Сезон дождей
Шрифт:
Наталья остановилась на пороге кухни и обернулась. Она молчала, пристально глядя на мужа. Не обнаружив признаков беспокойства, облегченно вздохнула.
– Мелко, Сейка, мелко, – произнесла Наталья, так и не уняв свою строптивость. – Ты столько лет не можешь простить моему отцу. С каким упоением ты объявил свою дурацкую новость! Даже не успел снять пальто.
– Что я не могу простить твоему отцу? – слабо вопросил Евсей, принимаясь стаскивать с плеч пальто.
– То, что он помогал нам, подкидывал деньжат, продукты. Что все лето на его даче торчит Андронка. Гордыня тебя душит. Не знаешь, как и чем уделать моего отца. Разыскал в архиве какую-то сплетню, идиот.
– При чем тут это? И какая сплетня? Это архивная
– Не все еще! – Наталья словно сбегала с горы, не в силах остановиться. – Ты не можешь простить ему свои неудачи. Что он первым усомнился в твоих литературных способностях. И оказался прав. Этого ты ему никогда не простишь.

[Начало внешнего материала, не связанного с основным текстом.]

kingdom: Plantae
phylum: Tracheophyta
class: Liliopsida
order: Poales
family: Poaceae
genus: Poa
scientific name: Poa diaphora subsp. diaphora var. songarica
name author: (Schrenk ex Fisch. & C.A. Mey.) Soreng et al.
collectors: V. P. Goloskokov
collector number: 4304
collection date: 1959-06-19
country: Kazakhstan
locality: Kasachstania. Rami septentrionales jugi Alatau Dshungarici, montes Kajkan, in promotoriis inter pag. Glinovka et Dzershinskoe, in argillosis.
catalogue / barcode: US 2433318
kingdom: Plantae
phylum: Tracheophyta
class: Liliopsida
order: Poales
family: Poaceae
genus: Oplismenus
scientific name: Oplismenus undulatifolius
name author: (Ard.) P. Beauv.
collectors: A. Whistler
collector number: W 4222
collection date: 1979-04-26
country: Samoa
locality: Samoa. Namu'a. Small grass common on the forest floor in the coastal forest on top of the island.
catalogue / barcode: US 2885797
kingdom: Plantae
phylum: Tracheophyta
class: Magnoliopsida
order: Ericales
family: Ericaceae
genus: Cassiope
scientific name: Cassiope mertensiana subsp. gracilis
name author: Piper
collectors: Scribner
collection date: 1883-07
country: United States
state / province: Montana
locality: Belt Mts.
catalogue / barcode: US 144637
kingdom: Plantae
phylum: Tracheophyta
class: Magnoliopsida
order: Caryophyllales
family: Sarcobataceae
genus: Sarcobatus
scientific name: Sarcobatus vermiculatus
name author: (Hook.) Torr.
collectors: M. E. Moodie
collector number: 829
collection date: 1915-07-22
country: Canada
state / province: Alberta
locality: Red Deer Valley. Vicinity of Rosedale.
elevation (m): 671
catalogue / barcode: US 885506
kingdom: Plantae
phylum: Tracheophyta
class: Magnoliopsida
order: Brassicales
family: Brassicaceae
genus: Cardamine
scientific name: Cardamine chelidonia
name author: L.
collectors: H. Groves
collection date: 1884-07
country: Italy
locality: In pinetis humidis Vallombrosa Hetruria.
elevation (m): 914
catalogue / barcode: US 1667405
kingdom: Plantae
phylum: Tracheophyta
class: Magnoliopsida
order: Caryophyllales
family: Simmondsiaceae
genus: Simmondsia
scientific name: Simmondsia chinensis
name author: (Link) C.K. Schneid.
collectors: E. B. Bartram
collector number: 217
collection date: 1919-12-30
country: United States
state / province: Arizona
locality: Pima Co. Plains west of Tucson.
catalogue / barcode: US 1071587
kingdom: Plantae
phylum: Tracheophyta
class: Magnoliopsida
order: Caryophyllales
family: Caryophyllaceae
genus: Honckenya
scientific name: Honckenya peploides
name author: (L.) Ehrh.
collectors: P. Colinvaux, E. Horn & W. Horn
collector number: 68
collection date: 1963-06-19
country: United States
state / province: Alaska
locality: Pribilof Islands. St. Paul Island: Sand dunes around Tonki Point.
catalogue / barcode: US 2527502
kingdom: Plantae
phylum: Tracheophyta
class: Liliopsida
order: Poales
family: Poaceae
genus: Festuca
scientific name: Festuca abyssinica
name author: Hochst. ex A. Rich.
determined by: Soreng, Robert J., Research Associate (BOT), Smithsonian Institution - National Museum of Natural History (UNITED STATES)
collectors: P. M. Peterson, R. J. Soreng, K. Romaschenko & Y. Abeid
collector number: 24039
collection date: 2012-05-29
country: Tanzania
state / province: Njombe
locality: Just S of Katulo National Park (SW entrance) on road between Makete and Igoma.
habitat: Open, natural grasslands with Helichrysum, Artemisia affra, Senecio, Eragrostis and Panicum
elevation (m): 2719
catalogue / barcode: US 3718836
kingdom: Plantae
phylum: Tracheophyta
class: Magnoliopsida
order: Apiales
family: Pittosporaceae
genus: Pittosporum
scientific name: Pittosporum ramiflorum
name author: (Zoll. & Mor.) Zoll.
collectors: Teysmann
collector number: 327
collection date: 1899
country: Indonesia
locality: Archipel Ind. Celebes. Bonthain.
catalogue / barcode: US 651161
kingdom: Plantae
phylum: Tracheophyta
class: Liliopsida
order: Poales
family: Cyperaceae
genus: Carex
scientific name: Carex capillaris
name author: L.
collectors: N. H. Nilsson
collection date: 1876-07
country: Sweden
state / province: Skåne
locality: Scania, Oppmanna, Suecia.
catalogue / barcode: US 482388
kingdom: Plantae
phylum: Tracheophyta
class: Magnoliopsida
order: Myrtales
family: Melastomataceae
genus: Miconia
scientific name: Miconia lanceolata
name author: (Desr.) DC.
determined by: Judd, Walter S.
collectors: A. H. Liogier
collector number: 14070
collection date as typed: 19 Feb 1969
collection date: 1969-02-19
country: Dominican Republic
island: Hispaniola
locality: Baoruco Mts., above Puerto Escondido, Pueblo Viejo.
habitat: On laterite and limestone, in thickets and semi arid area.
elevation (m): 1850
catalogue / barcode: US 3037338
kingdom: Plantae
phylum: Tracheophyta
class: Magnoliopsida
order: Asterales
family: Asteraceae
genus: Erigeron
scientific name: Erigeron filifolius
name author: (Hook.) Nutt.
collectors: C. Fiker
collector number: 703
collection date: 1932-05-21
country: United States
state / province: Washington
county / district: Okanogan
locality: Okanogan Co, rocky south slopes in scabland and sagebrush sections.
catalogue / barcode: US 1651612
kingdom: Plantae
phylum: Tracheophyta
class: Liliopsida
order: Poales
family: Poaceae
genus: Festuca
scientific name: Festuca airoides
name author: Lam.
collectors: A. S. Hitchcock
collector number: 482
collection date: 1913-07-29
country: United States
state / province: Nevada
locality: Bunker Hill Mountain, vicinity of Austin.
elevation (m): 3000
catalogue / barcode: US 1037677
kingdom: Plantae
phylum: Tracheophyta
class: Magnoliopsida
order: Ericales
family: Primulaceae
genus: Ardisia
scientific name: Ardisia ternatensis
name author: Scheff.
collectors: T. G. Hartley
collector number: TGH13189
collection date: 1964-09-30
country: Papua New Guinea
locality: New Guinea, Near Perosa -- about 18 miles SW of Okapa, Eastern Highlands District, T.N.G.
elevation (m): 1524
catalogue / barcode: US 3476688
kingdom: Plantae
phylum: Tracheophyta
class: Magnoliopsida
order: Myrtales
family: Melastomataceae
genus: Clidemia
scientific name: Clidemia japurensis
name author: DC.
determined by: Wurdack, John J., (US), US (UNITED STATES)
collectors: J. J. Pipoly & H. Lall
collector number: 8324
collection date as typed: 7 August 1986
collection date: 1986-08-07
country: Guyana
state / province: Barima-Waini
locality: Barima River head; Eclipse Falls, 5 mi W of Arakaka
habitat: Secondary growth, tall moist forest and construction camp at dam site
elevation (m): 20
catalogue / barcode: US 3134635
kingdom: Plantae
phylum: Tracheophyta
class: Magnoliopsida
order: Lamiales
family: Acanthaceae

Евсей повесил пальто на крючок вешалки, размотал шарф, забросил его на полку и еще какое-то время закидывал свисающий конец, но, так и не закинув, оставил его болтаться. Он раздевался. Зачем?! Наоборот, надо одеться и бежать отсюда, бежать сломя голову. Он ей чужой! Бежать! Но не к матери, та на стороне Натальи, она его больше не примет, отошлет домой, у матери решительный характер. Может быть, к Эрику податься? Тот сейчас живет один – его отец и сестра за городом. Самое необъяснимое было то, что Евсей твердо знал – никуда он не уйдет. Вчера он мог так поступить, но сегодня подобное бы выглядело фарсом, ни к чему тогда было возвращаться. Он играл с собой в какую-то игру, словно сражался с собственной тенью. И это происходило уже не в первый раз.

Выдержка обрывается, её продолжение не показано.